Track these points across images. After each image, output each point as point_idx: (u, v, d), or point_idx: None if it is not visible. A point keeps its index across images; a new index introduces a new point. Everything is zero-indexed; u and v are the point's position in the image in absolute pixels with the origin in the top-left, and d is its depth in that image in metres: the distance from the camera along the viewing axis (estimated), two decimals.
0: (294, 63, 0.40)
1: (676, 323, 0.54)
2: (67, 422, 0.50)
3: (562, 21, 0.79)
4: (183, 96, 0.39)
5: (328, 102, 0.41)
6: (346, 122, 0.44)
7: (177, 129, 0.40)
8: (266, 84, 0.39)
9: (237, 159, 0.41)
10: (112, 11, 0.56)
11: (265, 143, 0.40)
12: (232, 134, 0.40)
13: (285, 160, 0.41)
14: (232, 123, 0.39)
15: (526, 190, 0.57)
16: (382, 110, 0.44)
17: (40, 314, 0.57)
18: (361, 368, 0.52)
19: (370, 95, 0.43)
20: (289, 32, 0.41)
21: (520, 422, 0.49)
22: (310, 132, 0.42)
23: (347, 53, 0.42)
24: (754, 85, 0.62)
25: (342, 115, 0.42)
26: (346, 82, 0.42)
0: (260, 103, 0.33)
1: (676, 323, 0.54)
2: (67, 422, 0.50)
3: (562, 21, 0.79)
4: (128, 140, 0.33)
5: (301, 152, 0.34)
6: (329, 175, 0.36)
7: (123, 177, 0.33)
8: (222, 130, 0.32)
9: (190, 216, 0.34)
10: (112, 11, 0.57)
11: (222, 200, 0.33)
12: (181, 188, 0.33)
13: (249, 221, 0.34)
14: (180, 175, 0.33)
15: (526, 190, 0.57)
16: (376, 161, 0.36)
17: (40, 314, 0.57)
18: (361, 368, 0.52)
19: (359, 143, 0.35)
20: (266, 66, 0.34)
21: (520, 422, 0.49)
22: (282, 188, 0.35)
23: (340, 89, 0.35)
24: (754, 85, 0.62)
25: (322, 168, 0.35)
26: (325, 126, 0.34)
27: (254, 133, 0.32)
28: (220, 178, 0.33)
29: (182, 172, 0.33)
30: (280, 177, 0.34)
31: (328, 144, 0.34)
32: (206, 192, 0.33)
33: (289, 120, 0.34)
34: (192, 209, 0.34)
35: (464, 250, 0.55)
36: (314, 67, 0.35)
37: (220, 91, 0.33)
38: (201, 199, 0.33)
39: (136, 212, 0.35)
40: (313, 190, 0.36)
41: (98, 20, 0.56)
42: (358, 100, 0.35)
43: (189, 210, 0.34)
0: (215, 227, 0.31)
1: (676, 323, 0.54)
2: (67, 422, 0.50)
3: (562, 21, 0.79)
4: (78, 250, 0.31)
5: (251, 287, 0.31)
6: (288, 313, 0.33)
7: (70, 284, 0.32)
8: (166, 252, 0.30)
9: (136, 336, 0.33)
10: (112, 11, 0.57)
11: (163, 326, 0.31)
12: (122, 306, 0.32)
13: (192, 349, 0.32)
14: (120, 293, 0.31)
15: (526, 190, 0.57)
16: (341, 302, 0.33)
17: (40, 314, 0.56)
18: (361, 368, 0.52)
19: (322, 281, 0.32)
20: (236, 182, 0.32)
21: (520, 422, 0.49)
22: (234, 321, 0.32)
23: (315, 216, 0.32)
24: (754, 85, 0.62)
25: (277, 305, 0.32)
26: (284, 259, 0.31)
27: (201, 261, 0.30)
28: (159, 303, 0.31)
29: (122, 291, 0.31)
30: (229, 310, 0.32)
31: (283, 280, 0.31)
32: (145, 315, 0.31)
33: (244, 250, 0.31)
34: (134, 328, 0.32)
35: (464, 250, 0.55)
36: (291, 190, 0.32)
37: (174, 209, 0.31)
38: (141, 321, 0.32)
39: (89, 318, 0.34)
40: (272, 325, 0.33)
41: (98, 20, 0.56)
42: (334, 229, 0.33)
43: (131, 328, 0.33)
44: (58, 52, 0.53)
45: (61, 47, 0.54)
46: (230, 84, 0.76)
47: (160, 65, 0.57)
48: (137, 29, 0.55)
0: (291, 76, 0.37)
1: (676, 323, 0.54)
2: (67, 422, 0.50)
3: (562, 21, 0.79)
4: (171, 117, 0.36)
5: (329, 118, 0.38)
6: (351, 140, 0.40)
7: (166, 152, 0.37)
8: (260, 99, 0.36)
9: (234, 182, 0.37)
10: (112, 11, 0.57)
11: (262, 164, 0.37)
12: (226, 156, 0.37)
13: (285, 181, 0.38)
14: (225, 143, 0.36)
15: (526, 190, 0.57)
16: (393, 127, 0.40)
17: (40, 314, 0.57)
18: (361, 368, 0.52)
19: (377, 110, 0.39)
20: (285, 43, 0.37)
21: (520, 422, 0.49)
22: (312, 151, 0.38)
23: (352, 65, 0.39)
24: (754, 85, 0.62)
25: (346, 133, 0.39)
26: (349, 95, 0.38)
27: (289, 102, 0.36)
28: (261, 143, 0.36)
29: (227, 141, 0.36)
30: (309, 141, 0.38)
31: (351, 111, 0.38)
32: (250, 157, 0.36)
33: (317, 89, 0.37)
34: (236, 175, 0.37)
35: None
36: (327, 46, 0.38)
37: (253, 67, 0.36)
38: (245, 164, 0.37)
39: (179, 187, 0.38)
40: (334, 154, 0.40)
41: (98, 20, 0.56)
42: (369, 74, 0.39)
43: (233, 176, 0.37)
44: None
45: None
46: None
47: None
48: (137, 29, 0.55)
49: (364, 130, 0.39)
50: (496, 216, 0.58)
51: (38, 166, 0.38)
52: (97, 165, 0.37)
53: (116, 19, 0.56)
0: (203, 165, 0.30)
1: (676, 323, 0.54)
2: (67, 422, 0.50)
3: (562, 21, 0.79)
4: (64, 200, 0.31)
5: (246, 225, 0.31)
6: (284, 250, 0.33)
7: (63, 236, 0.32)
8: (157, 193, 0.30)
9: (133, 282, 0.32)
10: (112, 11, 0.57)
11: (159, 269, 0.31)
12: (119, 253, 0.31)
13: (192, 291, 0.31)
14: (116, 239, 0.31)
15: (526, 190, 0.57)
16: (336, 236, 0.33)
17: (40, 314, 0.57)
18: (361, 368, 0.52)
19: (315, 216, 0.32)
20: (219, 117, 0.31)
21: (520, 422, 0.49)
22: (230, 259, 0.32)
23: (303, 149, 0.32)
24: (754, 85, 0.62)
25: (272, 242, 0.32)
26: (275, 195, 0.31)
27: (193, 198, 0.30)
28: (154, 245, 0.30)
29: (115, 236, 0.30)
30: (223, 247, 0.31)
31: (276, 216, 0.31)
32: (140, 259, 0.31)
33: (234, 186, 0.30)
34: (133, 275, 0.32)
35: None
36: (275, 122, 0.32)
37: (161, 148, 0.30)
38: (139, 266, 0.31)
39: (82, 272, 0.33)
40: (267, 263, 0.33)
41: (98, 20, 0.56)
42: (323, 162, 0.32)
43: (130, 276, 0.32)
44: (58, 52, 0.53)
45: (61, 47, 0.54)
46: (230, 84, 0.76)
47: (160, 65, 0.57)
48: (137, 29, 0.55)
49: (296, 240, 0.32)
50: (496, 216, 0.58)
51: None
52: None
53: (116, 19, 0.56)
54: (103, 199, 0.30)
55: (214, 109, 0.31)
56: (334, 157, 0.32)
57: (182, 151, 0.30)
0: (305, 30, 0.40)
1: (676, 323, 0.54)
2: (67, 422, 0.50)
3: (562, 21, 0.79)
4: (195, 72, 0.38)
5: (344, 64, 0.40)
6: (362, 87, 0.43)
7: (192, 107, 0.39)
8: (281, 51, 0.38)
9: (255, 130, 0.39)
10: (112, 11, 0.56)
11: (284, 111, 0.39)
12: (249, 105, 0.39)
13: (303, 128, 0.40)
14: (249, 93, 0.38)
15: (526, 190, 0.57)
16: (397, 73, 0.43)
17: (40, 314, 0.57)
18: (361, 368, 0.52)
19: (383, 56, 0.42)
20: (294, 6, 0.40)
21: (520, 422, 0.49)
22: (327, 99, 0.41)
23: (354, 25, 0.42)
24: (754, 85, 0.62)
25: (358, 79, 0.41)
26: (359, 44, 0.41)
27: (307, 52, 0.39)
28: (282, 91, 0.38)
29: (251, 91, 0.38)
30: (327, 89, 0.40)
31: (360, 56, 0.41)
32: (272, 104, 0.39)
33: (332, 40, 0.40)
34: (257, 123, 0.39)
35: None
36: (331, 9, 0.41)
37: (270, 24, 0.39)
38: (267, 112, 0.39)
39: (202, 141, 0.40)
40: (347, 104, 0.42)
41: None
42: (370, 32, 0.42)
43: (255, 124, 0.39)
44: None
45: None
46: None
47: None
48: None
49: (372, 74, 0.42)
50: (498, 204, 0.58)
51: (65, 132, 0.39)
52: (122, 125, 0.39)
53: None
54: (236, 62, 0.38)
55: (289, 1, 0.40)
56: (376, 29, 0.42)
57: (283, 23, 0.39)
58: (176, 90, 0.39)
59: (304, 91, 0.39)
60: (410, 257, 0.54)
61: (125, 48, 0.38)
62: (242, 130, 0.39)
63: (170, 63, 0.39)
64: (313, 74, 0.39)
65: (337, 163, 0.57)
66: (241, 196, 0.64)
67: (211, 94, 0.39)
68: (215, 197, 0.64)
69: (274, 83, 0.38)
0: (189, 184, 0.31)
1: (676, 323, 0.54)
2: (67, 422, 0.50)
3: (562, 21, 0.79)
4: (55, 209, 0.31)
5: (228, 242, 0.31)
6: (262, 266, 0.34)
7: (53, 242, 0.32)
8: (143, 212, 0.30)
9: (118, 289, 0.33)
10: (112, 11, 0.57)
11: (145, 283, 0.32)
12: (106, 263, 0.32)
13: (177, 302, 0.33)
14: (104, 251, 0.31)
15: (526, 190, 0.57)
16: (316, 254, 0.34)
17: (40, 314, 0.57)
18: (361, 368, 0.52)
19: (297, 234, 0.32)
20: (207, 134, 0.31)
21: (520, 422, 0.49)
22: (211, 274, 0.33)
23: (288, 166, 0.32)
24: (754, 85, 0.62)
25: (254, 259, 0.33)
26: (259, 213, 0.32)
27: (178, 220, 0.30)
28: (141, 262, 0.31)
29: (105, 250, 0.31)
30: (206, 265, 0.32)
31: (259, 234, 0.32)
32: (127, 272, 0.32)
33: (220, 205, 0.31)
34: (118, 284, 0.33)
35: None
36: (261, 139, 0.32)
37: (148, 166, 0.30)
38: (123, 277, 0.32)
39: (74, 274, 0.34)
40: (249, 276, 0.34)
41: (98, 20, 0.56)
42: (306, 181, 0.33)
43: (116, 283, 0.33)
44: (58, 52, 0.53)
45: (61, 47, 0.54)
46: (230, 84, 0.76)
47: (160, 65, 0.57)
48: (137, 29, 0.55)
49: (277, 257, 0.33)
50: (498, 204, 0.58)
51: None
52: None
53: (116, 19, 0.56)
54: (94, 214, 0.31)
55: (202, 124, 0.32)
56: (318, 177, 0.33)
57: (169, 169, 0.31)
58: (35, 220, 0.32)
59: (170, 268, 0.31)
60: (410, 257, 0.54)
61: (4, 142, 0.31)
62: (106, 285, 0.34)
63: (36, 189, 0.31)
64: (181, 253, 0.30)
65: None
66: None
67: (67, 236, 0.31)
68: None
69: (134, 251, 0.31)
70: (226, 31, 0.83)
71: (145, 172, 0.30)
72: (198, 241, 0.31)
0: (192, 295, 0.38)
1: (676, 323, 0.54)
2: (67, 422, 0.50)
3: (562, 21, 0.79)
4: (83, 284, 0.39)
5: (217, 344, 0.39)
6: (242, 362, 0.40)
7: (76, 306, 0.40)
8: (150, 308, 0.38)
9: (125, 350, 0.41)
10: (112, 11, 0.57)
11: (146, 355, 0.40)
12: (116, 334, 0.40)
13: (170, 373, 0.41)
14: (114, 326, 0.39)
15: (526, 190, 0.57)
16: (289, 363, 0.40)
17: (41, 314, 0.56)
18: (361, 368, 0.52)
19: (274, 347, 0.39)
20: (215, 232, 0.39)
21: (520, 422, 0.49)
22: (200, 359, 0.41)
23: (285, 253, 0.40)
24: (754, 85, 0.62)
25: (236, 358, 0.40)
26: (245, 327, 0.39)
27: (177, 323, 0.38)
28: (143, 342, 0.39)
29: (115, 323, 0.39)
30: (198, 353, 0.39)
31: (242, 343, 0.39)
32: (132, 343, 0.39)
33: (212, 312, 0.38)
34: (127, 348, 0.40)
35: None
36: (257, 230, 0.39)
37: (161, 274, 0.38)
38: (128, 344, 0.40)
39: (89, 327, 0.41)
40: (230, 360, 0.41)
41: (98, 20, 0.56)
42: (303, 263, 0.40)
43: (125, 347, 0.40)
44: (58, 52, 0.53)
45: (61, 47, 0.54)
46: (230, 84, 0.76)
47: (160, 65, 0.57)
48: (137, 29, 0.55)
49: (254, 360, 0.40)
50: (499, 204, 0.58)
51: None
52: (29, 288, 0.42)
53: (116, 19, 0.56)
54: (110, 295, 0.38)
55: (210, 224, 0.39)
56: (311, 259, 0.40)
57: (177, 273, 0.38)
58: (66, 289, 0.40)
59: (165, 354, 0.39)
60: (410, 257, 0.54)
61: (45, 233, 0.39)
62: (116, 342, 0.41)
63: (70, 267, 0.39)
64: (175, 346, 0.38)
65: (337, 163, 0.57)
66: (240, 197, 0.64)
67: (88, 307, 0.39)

########

WHAT THE TASK ASKS:
Copy the line containing "55: (210, 224, 0.39)" and every line after it, through the last line of the records. Include nothing else.

EXERCISE ANSWER:
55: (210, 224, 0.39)
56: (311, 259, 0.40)
57: (177, 273, 0.38)
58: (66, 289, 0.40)
59: (165, 354, 0.39)
60: (410, 257, 0.54)
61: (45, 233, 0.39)
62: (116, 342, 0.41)
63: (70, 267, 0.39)
64: (175, 346, 0.38)
65: (337, 163, 0.57)
66: (240, 197, 0.64)
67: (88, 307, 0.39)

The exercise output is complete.